Monday, July 17, 2006

Sindhi Wedding – Day 2 (Morning)

The second day at the resort was actually the fist official day of the wedding. We opened this with a very typical Sindhi ritual called a BHERANO. I have seen this ceremony performed at other occasions such as birthdays and anniversaries so I am quite sure it is not limited to weddings. The ceremony took place in a small hall in the hotel itself. They set up a small area at the front of the room with musical instruments and pictures of the Sindhi god JHULELAL.

Off to the side, this fellow was kneading dough quite aggressively. I believe he was making a bowl that would be used in the offerings of fruits and flowers to the gods. It’s pretty sad that I do not really know much about all the traditions so a lot of this is based on my assumptions.

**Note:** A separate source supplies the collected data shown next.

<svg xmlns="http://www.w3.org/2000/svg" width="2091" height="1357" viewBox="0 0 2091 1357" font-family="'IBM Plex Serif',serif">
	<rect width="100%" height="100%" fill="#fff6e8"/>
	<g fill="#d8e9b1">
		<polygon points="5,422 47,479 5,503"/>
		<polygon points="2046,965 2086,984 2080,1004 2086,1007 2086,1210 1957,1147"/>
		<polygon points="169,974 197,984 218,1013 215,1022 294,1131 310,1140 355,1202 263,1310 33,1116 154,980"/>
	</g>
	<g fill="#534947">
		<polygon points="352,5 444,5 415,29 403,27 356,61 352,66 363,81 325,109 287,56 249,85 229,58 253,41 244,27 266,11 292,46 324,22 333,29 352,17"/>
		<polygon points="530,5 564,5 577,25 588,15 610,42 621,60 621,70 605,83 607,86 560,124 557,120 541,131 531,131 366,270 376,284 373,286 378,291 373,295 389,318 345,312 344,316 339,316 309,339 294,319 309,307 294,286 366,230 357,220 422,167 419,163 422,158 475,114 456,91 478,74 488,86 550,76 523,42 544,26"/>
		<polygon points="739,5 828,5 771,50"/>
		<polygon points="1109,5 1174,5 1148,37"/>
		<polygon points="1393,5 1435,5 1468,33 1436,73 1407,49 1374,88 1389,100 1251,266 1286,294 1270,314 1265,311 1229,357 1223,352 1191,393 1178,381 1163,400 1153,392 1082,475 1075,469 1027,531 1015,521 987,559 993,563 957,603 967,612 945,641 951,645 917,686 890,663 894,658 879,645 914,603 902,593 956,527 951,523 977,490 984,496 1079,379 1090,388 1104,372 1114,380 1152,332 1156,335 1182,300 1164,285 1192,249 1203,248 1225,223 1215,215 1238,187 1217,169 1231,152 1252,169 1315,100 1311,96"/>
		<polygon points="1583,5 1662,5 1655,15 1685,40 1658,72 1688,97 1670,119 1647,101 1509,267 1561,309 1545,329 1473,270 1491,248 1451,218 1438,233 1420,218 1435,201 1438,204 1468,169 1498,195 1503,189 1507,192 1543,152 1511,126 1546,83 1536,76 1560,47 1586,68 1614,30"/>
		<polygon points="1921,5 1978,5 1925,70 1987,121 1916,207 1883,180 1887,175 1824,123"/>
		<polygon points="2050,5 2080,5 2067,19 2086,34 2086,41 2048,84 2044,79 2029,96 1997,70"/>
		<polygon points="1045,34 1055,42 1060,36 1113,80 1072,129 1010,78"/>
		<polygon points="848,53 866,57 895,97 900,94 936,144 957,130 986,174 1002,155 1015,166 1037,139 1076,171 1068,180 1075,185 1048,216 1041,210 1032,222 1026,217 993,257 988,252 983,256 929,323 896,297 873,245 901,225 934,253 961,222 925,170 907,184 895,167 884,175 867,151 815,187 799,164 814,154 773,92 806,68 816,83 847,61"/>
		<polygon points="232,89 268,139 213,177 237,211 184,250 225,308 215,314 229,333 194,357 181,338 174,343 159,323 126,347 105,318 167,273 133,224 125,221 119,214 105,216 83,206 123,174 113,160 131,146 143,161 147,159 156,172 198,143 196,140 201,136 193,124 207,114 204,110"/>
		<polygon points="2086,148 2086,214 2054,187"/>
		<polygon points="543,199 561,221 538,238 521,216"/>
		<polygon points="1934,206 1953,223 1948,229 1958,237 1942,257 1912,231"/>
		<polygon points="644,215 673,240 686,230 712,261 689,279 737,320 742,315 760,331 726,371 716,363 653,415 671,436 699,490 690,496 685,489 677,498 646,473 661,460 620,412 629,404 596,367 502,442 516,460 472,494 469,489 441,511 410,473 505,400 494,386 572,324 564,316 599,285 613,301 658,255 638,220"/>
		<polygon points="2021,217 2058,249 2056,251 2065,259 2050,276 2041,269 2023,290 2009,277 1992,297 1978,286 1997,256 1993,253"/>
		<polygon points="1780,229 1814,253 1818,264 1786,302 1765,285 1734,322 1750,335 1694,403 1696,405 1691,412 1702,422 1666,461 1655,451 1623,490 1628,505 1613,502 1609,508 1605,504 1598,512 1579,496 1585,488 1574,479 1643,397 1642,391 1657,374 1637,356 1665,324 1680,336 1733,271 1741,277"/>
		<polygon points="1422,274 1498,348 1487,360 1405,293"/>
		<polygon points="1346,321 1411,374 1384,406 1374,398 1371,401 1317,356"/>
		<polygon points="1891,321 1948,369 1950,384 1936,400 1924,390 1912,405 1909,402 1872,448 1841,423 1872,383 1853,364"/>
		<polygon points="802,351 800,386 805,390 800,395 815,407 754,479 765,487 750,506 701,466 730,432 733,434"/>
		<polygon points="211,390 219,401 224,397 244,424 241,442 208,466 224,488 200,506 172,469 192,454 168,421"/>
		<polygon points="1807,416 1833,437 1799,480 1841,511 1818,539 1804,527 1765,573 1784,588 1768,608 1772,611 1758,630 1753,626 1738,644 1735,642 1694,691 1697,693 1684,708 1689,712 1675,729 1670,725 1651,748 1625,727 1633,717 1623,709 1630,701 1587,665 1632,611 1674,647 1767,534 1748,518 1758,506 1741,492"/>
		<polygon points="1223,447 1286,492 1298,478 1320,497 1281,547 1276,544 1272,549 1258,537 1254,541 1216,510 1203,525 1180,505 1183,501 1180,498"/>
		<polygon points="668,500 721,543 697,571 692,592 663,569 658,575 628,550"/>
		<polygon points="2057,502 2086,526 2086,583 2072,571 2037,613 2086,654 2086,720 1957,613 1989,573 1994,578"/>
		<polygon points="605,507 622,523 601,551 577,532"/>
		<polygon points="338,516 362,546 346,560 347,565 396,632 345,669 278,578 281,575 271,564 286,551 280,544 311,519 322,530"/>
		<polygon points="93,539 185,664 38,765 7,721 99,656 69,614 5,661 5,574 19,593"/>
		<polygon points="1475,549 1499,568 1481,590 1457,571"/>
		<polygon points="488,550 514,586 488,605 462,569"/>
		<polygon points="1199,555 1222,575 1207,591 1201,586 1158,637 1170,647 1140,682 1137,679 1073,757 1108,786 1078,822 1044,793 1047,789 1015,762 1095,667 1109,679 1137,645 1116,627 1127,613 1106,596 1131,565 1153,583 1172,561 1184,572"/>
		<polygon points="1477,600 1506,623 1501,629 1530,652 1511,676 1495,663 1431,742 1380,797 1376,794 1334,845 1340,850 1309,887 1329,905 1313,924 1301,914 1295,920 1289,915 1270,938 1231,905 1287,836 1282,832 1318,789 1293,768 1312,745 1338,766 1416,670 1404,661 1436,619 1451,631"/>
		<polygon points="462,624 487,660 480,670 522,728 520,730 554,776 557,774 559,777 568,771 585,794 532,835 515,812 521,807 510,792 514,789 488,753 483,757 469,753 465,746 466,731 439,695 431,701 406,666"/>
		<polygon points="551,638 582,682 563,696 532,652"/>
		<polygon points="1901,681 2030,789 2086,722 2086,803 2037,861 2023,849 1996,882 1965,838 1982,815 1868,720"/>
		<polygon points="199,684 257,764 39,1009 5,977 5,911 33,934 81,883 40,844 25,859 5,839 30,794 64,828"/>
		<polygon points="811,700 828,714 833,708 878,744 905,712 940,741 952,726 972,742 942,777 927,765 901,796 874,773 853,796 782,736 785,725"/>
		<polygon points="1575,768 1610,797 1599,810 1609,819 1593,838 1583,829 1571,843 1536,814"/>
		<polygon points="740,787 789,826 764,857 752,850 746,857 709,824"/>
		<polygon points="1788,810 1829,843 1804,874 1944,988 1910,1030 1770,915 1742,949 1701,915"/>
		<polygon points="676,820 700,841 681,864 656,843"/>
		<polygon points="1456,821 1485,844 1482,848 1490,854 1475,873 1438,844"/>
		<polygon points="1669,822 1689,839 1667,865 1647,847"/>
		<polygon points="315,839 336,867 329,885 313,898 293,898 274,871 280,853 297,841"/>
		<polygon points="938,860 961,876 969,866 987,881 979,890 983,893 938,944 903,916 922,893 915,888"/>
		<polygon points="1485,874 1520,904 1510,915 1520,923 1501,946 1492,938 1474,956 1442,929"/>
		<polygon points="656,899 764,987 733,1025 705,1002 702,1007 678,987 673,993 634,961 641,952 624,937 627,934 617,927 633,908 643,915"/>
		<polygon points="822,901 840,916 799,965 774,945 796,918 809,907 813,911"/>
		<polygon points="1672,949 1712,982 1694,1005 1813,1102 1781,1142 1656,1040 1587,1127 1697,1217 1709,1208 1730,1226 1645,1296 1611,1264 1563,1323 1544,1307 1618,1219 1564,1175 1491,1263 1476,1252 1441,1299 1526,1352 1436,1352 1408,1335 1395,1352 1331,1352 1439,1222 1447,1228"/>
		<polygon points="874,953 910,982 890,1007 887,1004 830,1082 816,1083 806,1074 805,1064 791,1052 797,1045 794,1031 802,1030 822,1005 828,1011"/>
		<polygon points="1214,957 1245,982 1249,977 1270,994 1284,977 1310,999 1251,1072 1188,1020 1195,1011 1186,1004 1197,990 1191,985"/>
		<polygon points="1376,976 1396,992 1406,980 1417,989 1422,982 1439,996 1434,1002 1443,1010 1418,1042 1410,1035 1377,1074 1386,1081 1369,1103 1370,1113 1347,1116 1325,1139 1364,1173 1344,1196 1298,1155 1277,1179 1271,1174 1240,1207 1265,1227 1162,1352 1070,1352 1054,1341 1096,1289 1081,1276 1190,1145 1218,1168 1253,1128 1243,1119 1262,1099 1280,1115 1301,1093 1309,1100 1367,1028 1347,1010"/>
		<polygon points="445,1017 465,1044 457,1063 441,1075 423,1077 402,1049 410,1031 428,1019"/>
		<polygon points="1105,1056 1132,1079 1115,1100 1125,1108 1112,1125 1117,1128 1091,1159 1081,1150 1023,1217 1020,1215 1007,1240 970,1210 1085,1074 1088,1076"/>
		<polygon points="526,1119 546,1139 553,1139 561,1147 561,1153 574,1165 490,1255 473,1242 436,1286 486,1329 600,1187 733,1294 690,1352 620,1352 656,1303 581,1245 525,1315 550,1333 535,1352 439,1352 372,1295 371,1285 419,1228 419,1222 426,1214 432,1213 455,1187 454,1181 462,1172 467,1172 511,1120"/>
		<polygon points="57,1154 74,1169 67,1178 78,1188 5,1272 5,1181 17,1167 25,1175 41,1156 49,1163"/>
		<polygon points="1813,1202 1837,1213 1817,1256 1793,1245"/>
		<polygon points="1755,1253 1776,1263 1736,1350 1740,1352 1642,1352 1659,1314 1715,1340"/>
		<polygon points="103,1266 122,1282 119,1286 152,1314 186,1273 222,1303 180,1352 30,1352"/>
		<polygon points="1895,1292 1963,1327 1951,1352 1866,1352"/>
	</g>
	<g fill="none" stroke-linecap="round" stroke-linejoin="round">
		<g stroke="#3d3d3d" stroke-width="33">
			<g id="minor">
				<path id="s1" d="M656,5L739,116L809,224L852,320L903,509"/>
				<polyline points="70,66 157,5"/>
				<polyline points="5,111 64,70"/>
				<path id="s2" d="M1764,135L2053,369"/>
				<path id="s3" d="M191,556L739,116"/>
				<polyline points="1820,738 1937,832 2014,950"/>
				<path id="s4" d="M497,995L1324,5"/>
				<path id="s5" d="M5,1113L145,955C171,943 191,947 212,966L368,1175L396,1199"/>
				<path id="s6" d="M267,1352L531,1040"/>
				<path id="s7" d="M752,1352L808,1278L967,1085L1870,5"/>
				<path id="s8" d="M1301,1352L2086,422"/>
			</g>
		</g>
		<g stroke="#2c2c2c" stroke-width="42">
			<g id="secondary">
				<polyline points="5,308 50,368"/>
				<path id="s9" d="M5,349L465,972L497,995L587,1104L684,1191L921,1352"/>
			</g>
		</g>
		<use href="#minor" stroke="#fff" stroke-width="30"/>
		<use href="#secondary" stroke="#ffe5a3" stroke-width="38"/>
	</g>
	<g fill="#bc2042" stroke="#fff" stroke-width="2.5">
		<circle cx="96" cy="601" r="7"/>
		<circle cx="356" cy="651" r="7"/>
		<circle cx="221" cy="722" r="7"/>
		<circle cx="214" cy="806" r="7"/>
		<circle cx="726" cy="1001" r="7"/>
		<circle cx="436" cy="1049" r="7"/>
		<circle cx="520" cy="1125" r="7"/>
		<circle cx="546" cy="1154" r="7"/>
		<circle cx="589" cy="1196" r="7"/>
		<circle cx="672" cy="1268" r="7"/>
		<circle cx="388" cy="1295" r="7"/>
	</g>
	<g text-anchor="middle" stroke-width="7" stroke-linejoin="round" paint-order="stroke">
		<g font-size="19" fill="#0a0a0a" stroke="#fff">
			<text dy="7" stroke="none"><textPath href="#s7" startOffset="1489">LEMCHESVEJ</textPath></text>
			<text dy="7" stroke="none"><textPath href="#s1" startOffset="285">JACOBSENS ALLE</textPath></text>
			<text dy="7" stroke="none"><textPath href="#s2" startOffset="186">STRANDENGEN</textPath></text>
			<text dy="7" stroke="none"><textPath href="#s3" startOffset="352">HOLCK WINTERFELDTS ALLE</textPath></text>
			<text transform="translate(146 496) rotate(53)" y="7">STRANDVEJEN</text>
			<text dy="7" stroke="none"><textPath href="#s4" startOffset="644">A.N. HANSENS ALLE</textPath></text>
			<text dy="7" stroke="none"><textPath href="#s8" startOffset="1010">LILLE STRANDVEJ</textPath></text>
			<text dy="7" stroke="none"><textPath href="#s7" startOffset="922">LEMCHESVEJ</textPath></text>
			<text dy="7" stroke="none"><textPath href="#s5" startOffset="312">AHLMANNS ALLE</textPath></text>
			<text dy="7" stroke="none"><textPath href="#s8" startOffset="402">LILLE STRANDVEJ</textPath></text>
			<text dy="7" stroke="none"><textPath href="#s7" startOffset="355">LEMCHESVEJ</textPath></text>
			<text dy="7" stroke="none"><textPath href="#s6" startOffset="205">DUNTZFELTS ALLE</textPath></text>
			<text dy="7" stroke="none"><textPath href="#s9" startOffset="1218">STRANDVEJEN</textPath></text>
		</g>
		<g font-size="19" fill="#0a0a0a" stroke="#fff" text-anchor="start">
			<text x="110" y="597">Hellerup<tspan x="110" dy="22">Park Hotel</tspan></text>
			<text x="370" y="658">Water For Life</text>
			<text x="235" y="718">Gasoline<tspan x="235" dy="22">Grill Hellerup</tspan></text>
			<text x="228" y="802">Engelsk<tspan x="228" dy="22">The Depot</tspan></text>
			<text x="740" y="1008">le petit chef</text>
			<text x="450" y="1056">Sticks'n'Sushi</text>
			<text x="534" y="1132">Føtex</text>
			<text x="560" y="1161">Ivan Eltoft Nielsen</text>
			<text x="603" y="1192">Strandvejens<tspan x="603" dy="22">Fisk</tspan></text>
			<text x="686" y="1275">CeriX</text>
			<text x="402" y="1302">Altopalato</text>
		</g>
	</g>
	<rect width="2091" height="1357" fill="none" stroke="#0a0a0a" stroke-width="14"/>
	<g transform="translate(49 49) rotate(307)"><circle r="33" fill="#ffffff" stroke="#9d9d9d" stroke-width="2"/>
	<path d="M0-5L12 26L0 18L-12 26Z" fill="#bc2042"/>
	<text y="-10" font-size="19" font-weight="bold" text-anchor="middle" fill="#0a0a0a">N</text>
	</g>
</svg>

The offerings are then all placed around the head honcho who initiates the prayers. This guy however is not the guru who performs the marriage ceremony and other rituals. I believe he is just a Sindhi guy who is here to guide the ritual and sing songs.

There are some ceremonies in the Sindhi wedding that are only open to the boy’s side or the girl’s side of the family. The BHERANO is open to both sides and being the first occasion, it is a good time to get to know the other guests at the wedding. With weddings such as this one there are guests in attendance from all over the world and one can usually catch up with some pretty old friends as well. There is no booze served at this occasion either which can be a good thing when you are choosing your target for the next few days. Indian weddings are apparently a great place to hook up. Personally I yet have to experience it.

I guess the BHERANO also doubles off as an engagement ceremony. The bride and groom exchanged rings here. Once again I think this is a typically Sindhi thing to do. As if Indian weddings are not complex enough, we have to add on a few extra rituals where we can exchange jewelry and eat together.

Honestly though, this was a pretty fun occasion. After the rings are exchanged the entertainers break into enthusiastic drum beats and traditional Sindhi folk songs. The whole family is drawn into the dance and the festive vibes are brought into full swing. The guests and family usually make small cash offerings to the band after twirling the notes over the heads of the bride and groom. This is a kind of blessing. The band will keep playing as long as they get offerings and people will keep making offering as long as the band keeps them pumped. After an hour or 2 this can become a pretty agonizing cycle.

Once things die down we all eat lunch together and usually retire for the afternoon and make preparations for the remaining occasions.